:: WORKING DATA ::
########################################

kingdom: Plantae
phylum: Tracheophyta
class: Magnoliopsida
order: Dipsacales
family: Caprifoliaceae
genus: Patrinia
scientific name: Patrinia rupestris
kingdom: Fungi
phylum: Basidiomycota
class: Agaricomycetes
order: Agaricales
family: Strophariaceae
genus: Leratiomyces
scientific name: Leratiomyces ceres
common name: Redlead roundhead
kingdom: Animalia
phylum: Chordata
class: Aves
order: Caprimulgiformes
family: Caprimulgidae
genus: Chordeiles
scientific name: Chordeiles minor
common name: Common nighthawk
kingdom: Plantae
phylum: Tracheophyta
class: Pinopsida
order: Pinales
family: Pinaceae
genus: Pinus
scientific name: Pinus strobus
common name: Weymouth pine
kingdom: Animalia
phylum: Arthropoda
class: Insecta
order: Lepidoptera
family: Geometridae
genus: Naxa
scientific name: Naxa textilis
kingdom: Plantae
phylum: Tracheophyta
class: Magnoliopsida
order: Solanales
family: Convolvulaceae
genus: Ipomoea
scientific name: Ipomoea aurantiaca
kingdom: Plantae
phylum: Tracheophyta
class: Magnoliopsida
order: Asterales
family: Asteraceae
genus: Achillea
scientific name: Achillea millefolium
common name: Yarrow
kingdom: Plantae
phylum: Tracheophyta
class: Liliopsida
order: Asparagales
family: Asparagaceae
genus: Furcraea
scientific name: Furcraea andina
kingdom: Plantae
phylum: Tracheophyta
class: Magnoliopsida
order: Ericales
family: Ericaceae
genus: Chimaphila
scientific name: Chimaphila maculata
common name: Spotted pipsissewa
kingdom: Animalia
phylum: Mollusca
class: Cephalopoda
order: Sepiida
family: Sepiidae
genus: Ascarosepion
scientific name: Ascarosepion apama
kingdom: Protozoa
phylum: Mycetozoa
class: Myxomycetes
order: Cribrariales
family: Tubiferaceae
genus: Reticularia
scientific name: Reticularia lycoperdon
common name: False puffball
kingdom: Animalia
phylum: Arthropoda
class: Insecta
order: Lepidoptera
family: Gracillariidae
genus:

########################################

:: WORK TO COMPLETE ::
Collect each line in the records above that contains the word "common", and list them.

:: IN RESPONSE ::
common name: Redlead roundhead
common name: Common nighthawk
common name: Weymouth pine
common name: Yarrow
common name: Spotted pipsissewa
common name: False puffball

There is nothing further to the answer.